- [Exercise data]
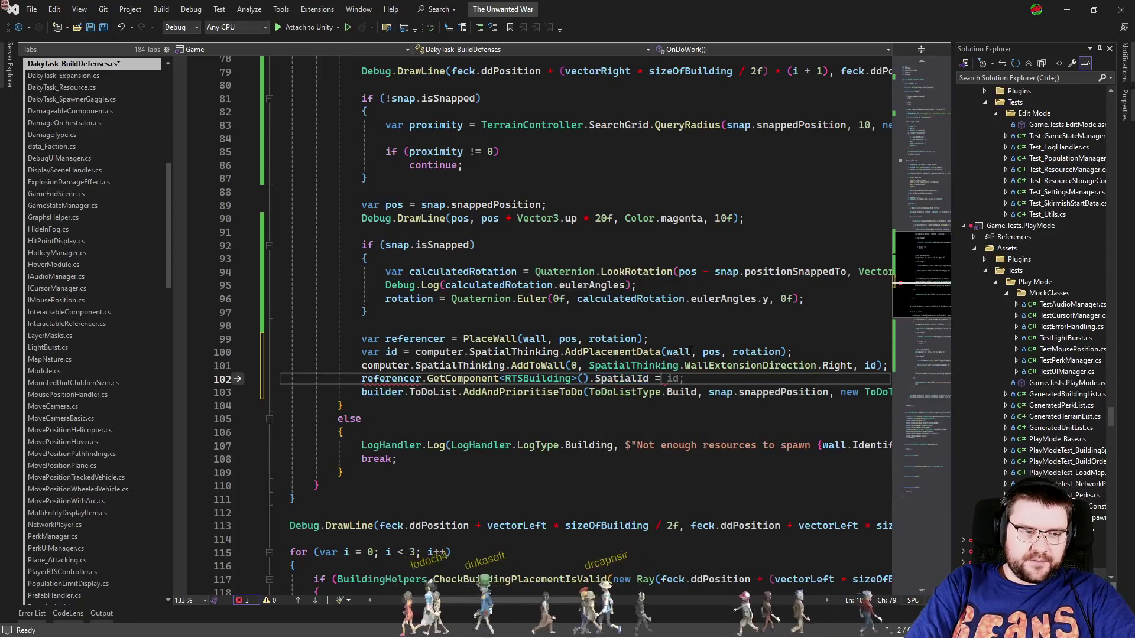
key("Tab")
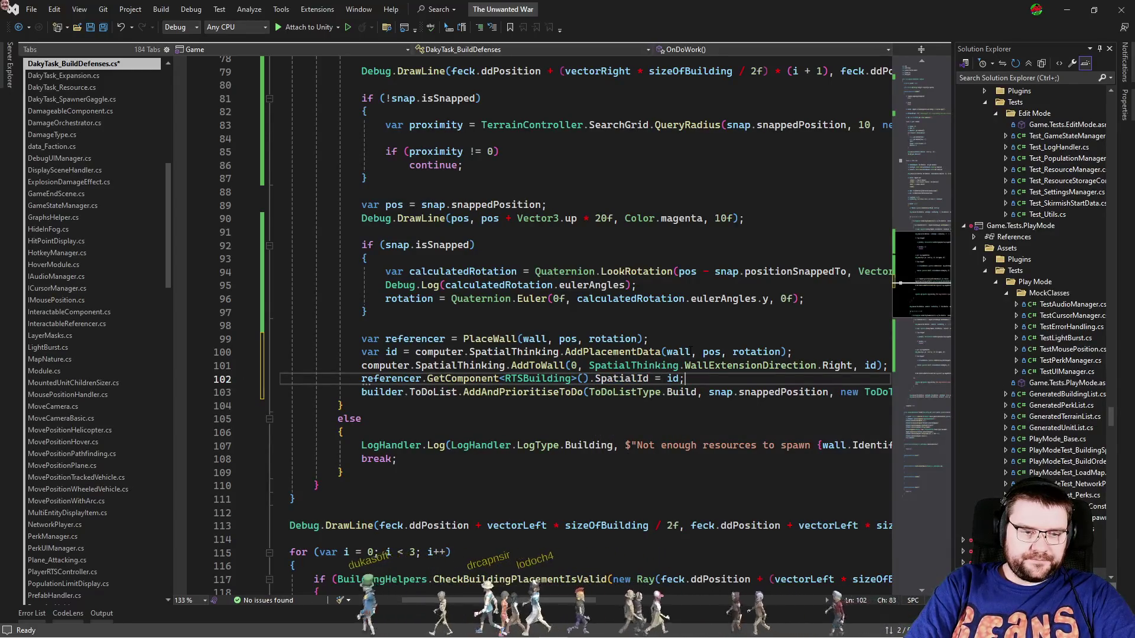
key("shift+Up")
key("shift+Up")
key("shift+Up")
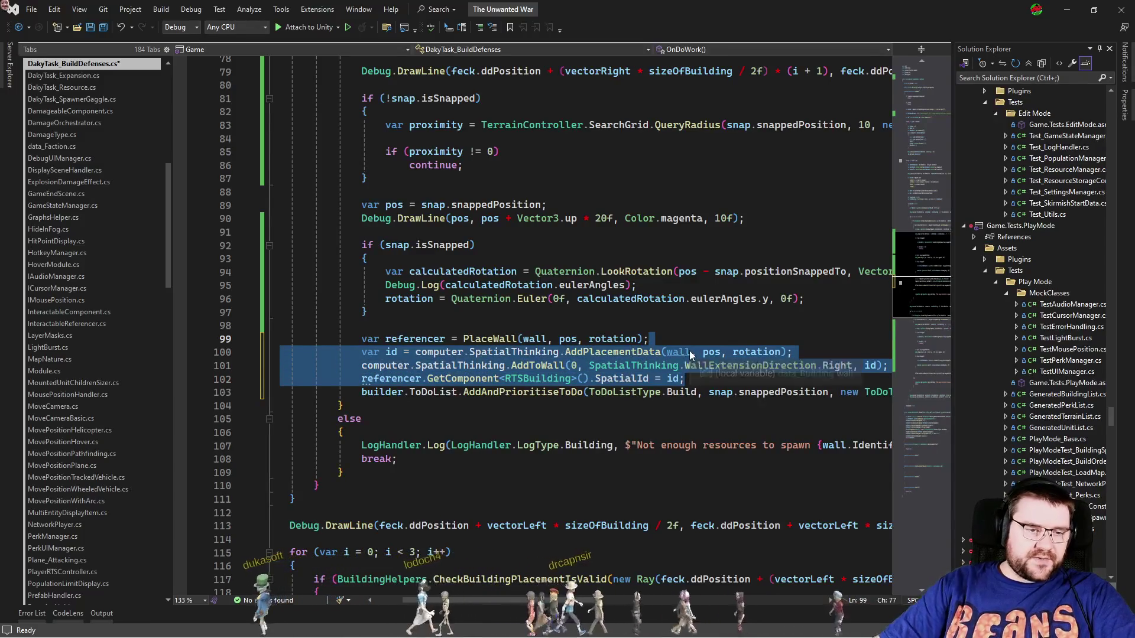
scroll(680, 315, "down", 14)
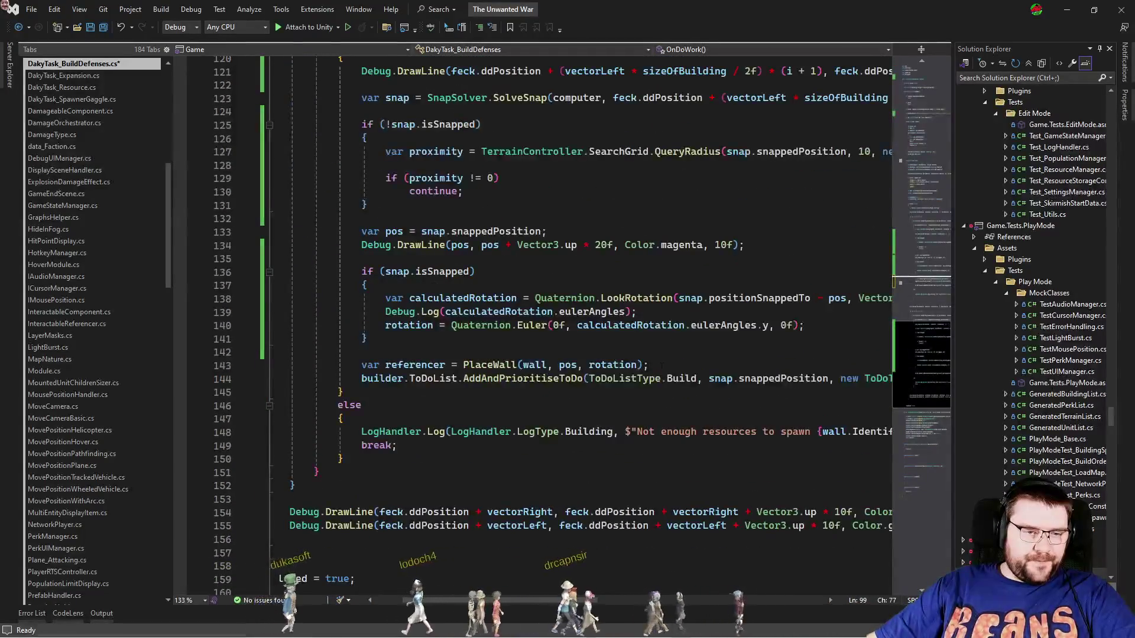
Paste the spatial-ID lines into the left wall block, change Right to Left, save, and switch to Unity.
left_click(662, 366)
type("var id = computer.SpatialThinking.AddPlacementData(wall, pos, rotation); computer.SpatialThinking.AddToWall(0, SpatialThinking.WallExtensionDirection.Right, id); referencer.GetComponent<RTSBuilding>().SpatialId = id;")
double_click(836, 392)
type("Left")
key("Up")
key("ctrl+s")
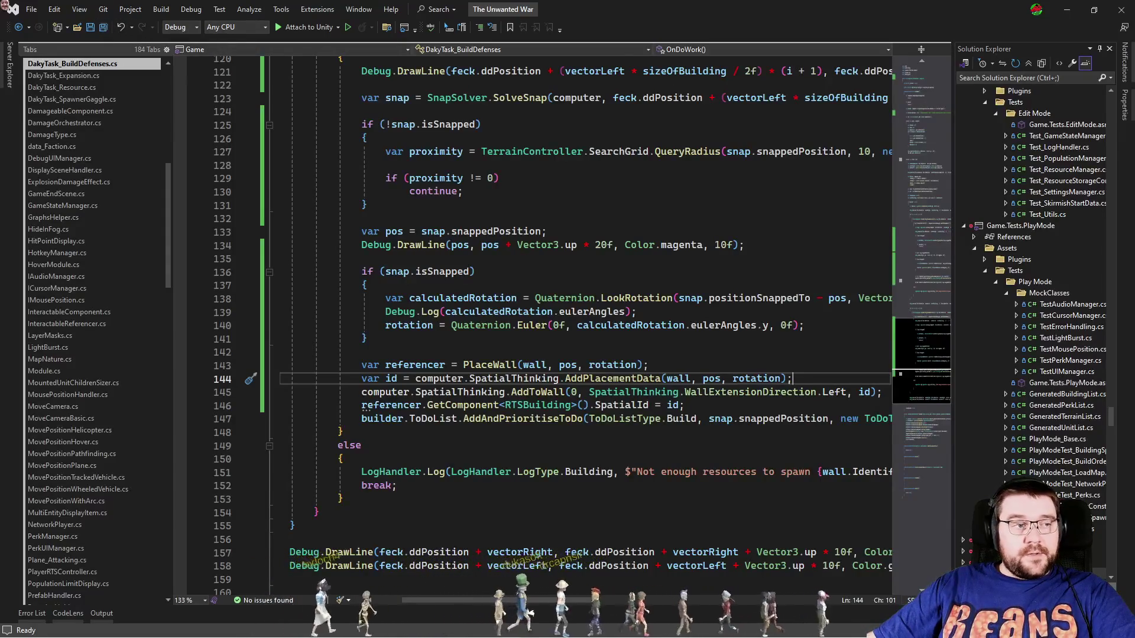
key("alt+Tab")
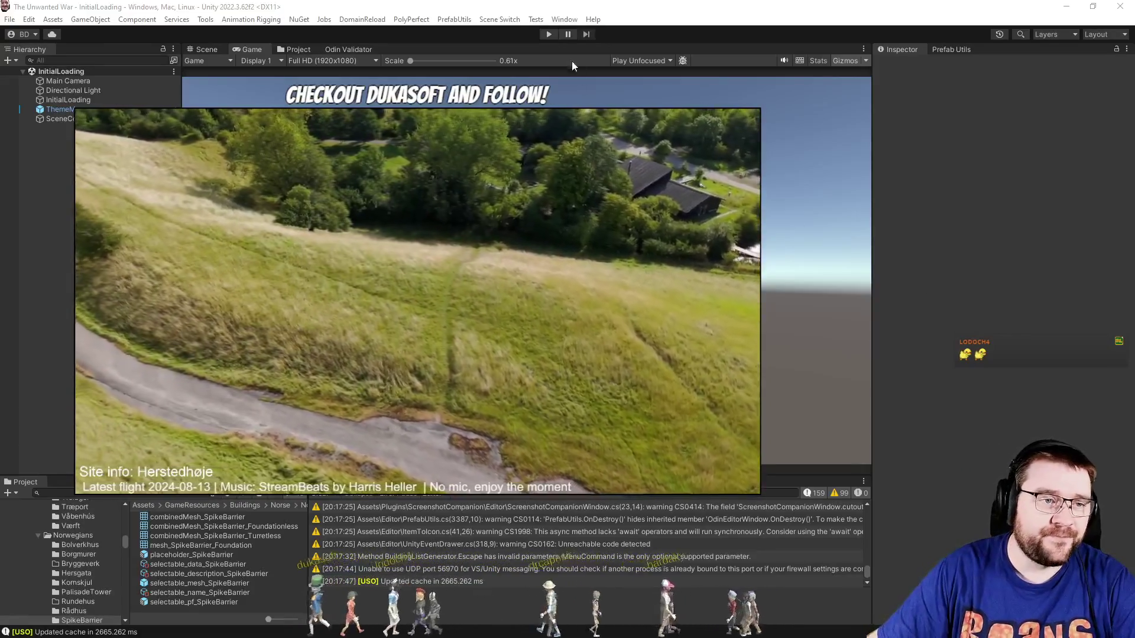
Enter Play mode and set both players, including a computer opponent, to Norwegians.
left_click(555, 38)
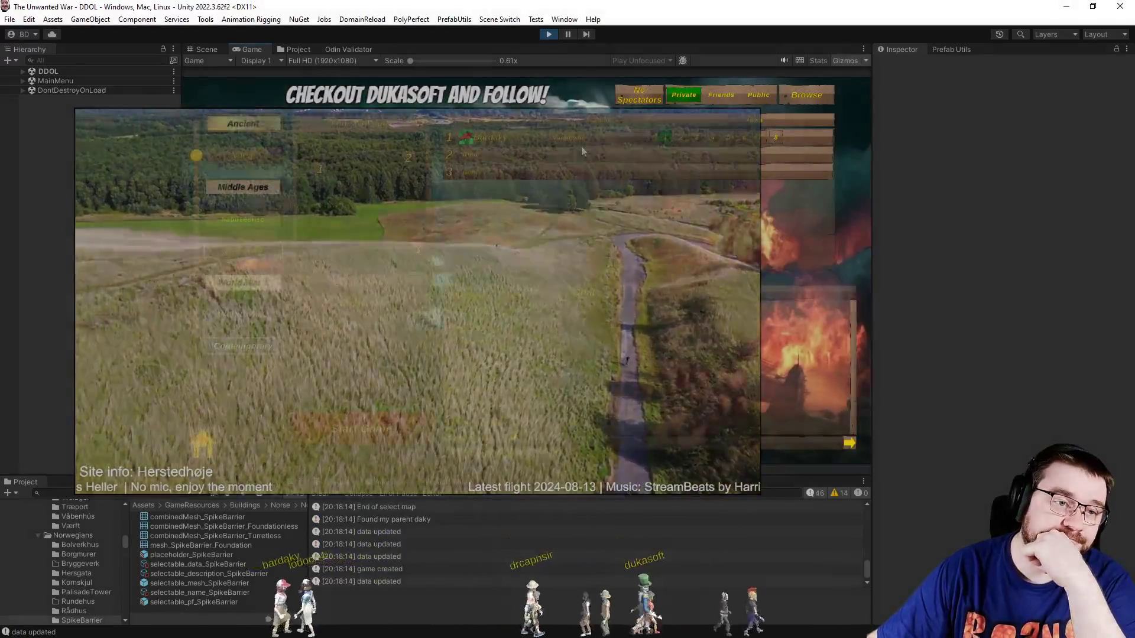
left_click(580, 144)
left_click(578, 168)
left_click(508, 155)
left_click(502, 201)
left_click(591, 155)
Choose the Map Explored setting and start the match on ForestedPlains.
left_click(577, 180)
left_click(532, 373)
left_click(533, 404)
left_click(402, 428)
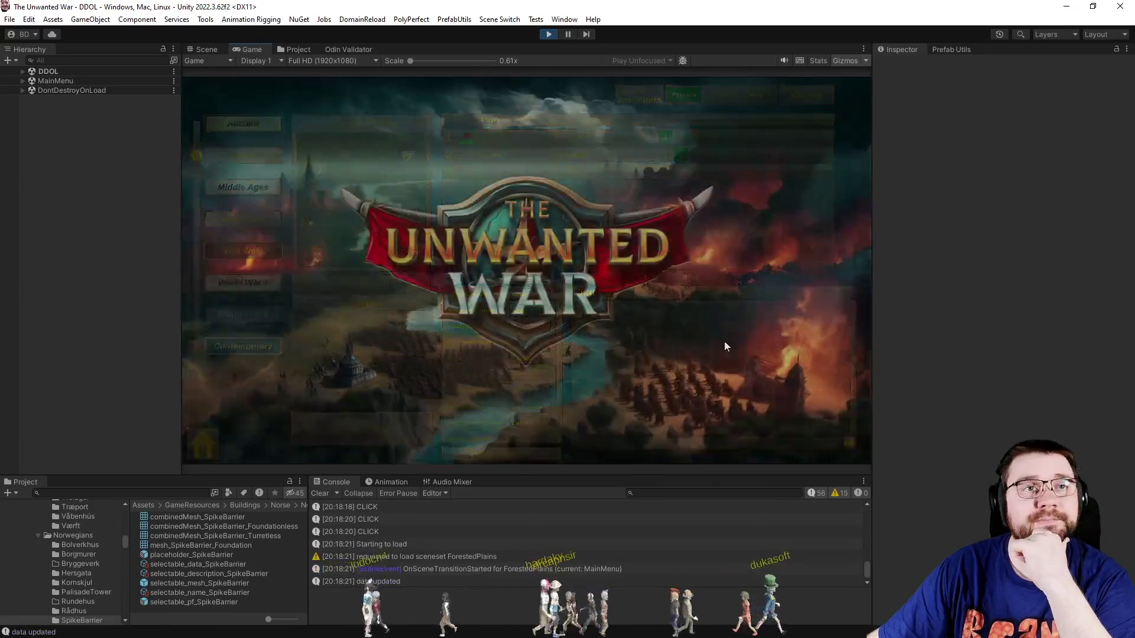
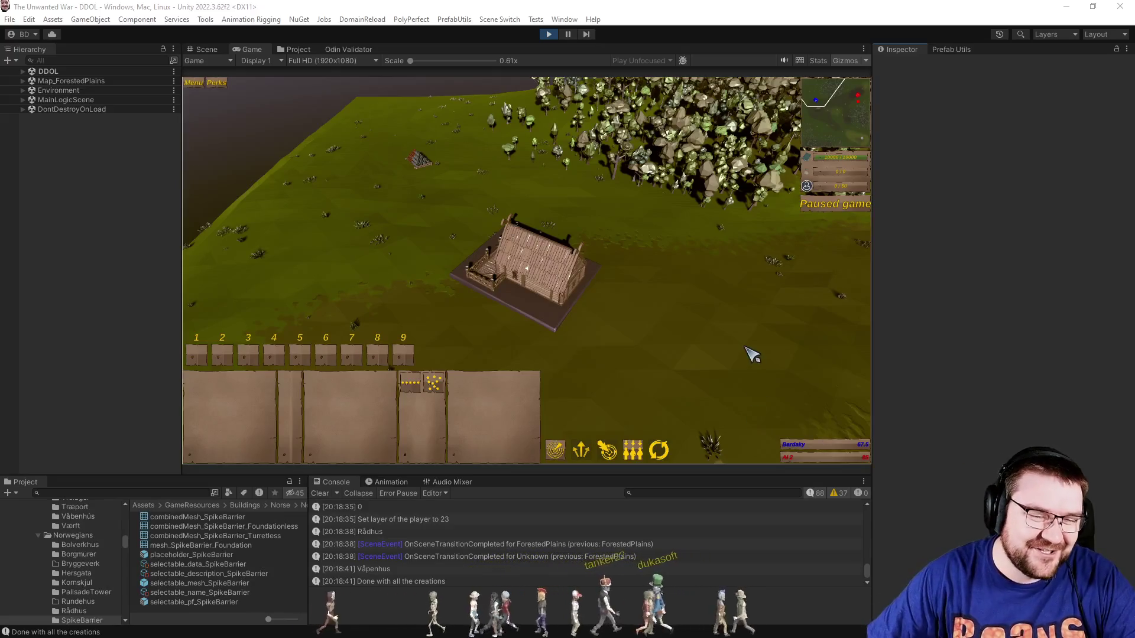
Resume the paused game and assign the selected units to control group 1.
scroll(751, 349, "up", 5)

- [Exercise directions]
Would you please copy the material exactly, leaving all the pictures out?

- [Your response]
key("Tab")
key("shift+Up")
key("shift+Up")
key("shift+Up")
scroll(680, 315, "down", 14)
Paste the spatial-ID lines into the left wall block, change Right to Left, save, and switch to Unity.
left_click(662, 366)
type("var id = computer.SpatialThinking.AddPlacementData(wall, pos, rotation); computer.SpatialThinking.AddToWall(0, SpatialThinking.WallExtensionDirection.Right, id); referencer.GetComponent<RTSBuilding>().SpatialId = id;")
double_click(836, 392)
type("Left")
key("Up")
key("ctrl+s")
key("alt+Tab")
Enter Play mode and set both players, including a computer opponent, to Norwegians.
left_click(555, 38)
left_click(580, 144)
left_click(578, 168)
left_click(508, 155)
left_click(502, 201)
left_click(591, 155)
Choose the Map Explored setting and start the match on ForestedPlains.
left_click(577, 180)
left_click(532, 373)
left_click(533, 404)
left_click(402, 428)
Resume the paused game and assign the selected units to control group 1.
scroll(751, 349, "up", 5)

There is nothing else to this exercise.